Can you point me in the right direction? If I wanted to calculate the ten insurance break-even true counts for the above count, how would I?

I've never been happy about being an idiot and my resignation to this fact has led to some lazy habits. I only know, which isn't much at all, that insurance has a zero expectation at a composition where Q(T) = Q(NT)/2, or the NT/T ratio is exactly 2. Uncounted ranks should be assumed to consist of 1/13 per rank of the total cards in the undealt subset. The problem comes in the two tags that share the low half. A high count can presume an undealt subset that holds fewer Fours and Fives among the low cards, raising the NT/T ratio. I trust departure determination algorithms based upon simulation of the undealt subset (meaning SBA) more than algorithms assuming composition of the undealt subset (meaning BCA and PBA) for this reason.
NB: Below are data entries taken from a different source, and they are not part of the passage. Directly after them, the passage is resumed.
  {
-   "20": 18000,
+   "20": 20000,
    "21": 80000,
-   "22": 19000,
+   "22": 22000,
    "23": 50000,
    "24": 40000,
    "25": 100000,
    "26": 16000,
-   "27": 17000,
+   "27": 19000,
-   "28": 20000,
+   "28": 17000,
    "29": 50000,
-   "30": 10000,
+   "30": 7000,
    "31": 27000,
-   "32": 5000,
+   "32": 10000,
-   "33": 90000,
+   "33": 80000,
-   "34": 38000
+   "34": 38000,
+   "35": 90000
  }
Is there a quick and dirty approach to this? Accuracy two places to the right of the decimal is unnecessary. Even one place would be overkill; I would be ecstatic with accuracy to a fifth, a third or even a half of a point.

Thanks in advance and, although I have always been impressed with your work, I am literally astounded by this development.
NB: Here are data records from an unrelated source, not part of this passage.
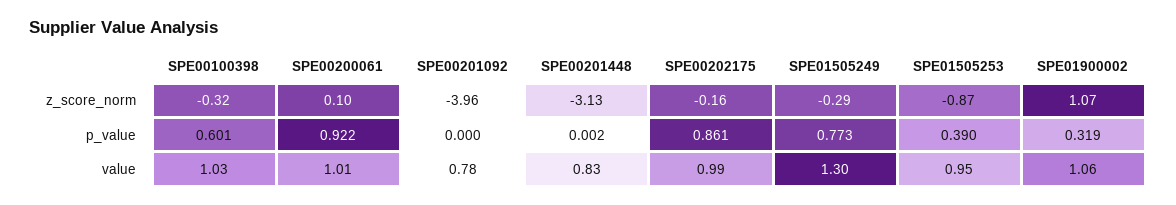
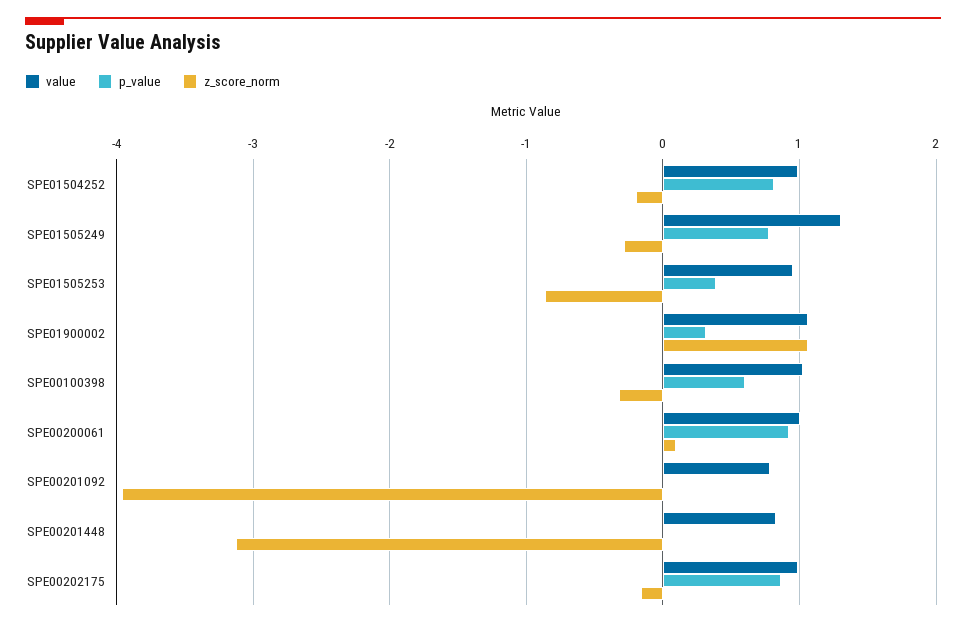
  {
    "z_score_norm": {
      "SPE00100398": -0.32,
      "SPE00200061": 0.1,
      "SPE00201092": -3.96,
      "SPE00201448": -3.13,
      "SPE00202175": -0.16,
      "SPE01505249": -0.29,
      "SPE01505253": -0.87,
-     "SPE01900002": 1.07
+     "SPE01900002": 1.07,
+     "SPE01504252": -0.2
    },
    "p_value": {
      "SPE00100398": 0.601,
      "SPE00200061": 0.922,
      "SPE00201092": 0,
      "SPE00201448": 0.002,
      "SPE00202175": 0.861,
      "SPE01505249": 0.773,
      "SPE01505253": 0.39,
-     "SPE01900002": 0.319
+     "SPE01900002": 0.319,
+     "SPE01504252": 0.8
    },
    "value": {
      "SPE00100398": 1.03,
      "SPE00200061": 1.01,
      "SPE00201092": 0.78,
      "SPE00201448": 0.83,
      "SPE00202175": 0.99,
      "SPE01505249": 1.3,
      "SPE01505253": 0.95,
-     "SPE01900002": 1.06
+     "SPE01900002": 1.06,
+     "SPE01504252": 1
    }
  }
Congratulations on your insight.

[Cacarulo]

> Can you point me in the right direction? If
> I wanted to calculate the ten insurance
> break-even true counts for the above count,
> how would I?

It's not that simple. You can find some info on bjmath where Pete Moss developed an algebraic formula for determining indices based on EORs.

> I've never been happy about being an idiot
> and my resignation to this fact has led to
> some lazy habits. I only know, which isn't
> much at all, that insurance has a zero
> expectation at a composition where Q(T) =
> Q(NT)/2, or the NT/T ratio is exactly 2.
> Uncounted ranks should be assumed to consist
> of 1/13 per rank of the total cards in the
> undealt subset. The problem comes in the two
> tags that share the low half. A high count
> can presume an undealt subset that holds
> fewer Fours and Fives among the low cards,
> raising the NT/T ratio.

> I trust departure
> determination algorithms based upon
> simulation of the undealt subset (meaning
> SBA) more than algorithms assuming
> composition of the undealt subset (meaning
> BCA and PBA) for this reason.

You're right here although for insurance, which is a linear function, this is not a problem.

> Is there a quick and dirty approach to this?
> Accuracy two places to the right of the
> decimal is unnecessary. Even one place would
> be overkill; I would be ecstatic with
> accuracy to a fifth, a third or even a half
> of a point.

See Bjmath.

> Thanks in advance and, although I have
> always been impressed with your work, I am
> literally astounded by this development.

You're welcome.

> Congratulations on your insight.

Thank you!

Sincerely,
Cacarulo